Since the beginning, there has been a number of Americans who believe that government should manage the affairs of its citizens, rather than the other way around.  These people are persistent, creative, and, in recent years, they have been successful in finding ways to expand government's power beyond the expressed will of the people.  The more government intrudes into the management of the daily affairs of individuals, the more government becomes a weight on the pursuit of happiness and prosperity.

Nearly ten years ago, a group of individual Americans assembled in Washington DC to try to find a way to rise above the "politics as usual" between the Democrats and Republicans, and begin to find ways to truly advance the principles of freedom in public policy at every level of government.  This group became an informal coalition of several organizations joined together in the common purpose of working to advance the principles of freedom in the 21st century.  They labeled their effort the "Freedom21 Campaign."

One of their major initiatives is an annual conference held in different cities around the country.  This year, the conference will be held in Dallas, Texas, and will focus on "Connecting the Dots to Sustainable Development." Nationally known speakers discuss how particular public policies either advance or abuse the principles of freedom.  Last year, WND publisher, Joseph Farah was a speaker.  This year, WND's Jerome Corsi, and Eagle Forum's Phyllis Schlafly, will be among the nearly two-dozen speakers.
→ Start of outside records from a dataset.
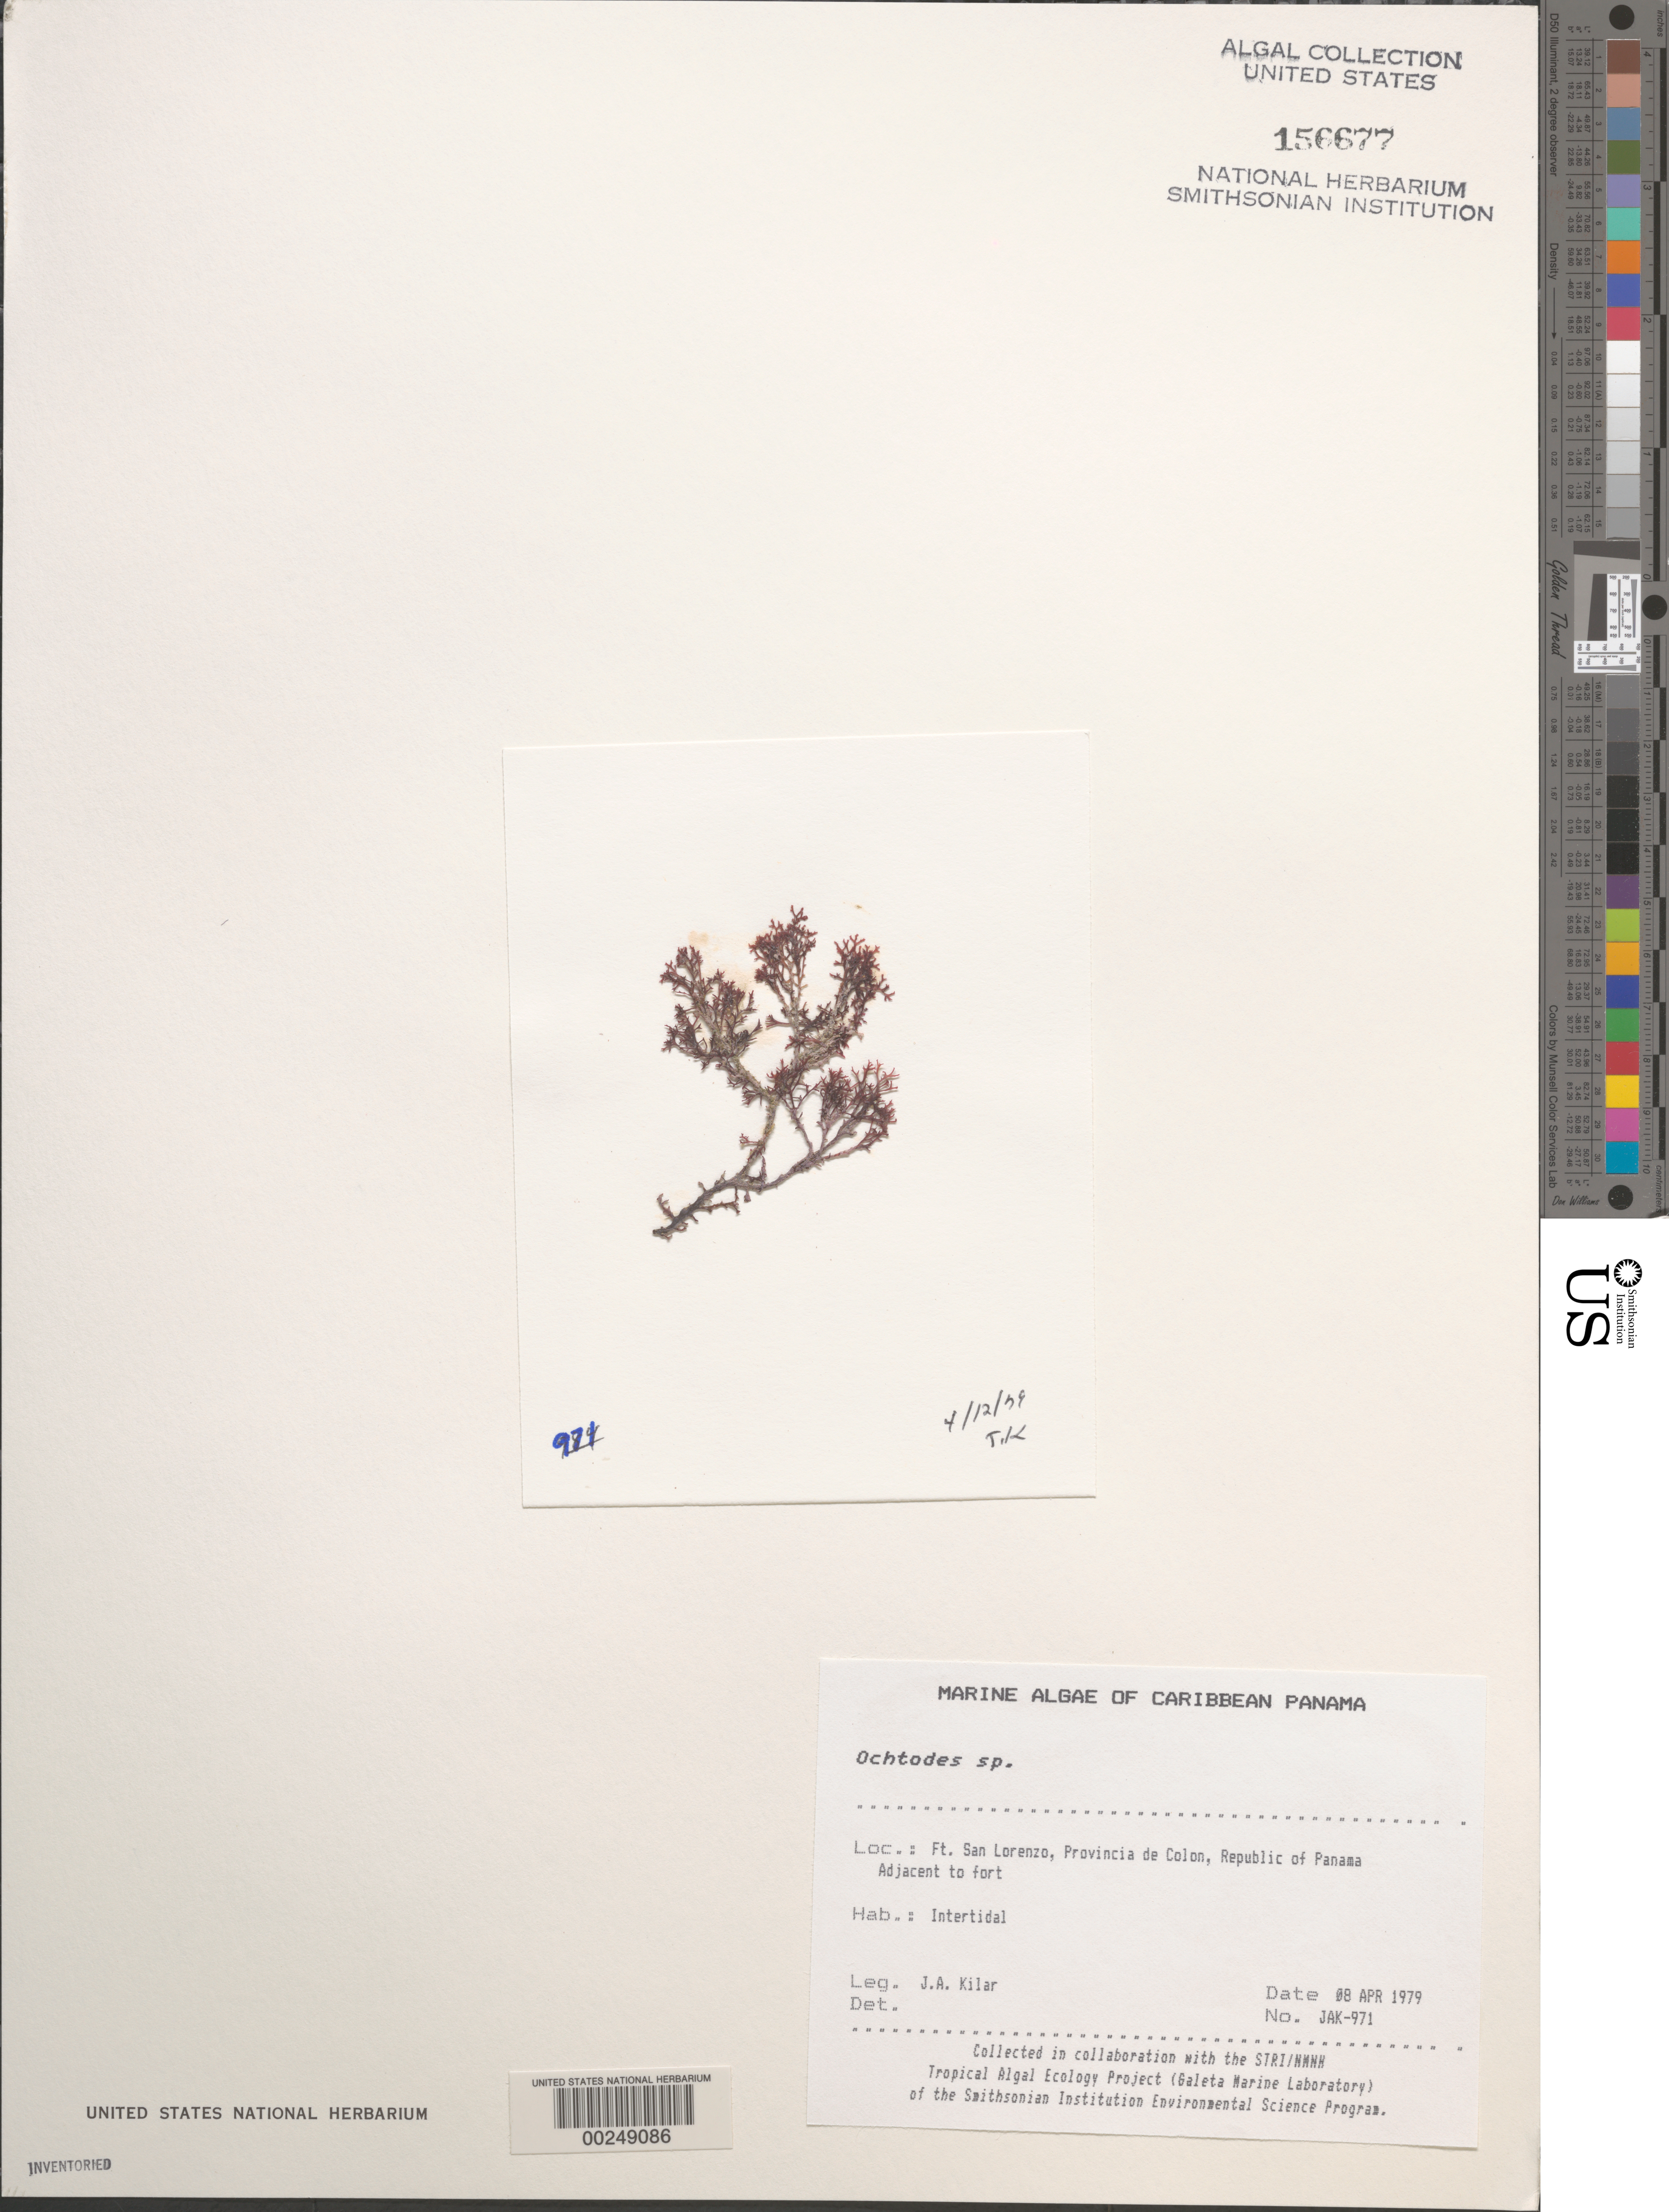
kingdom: Plantae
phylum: Rhodophyta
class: Florideophyceae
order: Gigartinales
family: Rhizophyllidaceae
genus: Ochtodes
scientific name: Ochtodes sp.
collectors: J. A. Kilar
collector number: JAK-971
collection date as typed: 08 Apr 1979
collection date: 1979-04-08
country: Panama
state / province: Colón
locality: Fort San Lorenzo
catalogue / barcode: US 156677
 Such a conference would not be possible in many nations today.  A government permit would be required, if the conference were allowed.  Not in America – yet.

The principle of free speech and assembly is still recognized in America, but it is in jeopardy.  Sadly, many Americans prefer the United Nations model of free speech.  Article 14 of the U.N. Covenant on Human rights says:

"The right to seek, receive and impart information and ideas carries with it special duties and responsibilities and may therefore be subject to certain penalties, liabilities, and restrictions, but these shall be only such, as are provided by law."

The U.S. Constitution's Bill of Rights says:

"Congress shall make no law.. abridging the freedom of speech or of the press...."   

The U.N. model places government above the sovereignty of the people, and retains the authority to limit what people may say under penalty of law.  The founders of the United States realized that speech is endowed by the Creator, and in making the government, prohibited the government from limiting this individual sovereign right.

There are those in Washington who have, in the past, imposed the so-called "Fairness Doctrine," which is a limitation on free speech and the freedom of broadcasters and publishers to publish what they wish.  House Speaker Nancy Pelosi has openly declared that she wants to re-impose this limitation on free speech – which is the application of the U.N. principle, not the principle of freedom explicitly defined in the U.S. Constitution.

This is only one of many examples of the policies the Freedom21 campaign seeks to influence.  This is precisely the kind of policy that should inspire every American to get involved in issues that so directly affect the future of this great nation.  It is imperative that sovereign individuals meet their responsibility to defend the freedom endowed by their Creator, and enshrined in our Declaration and our Constitution. ESR

Henry Lamb is the executive vice president of the Environmental Conservation Organization (ECO), and chairman of Sovereignty International.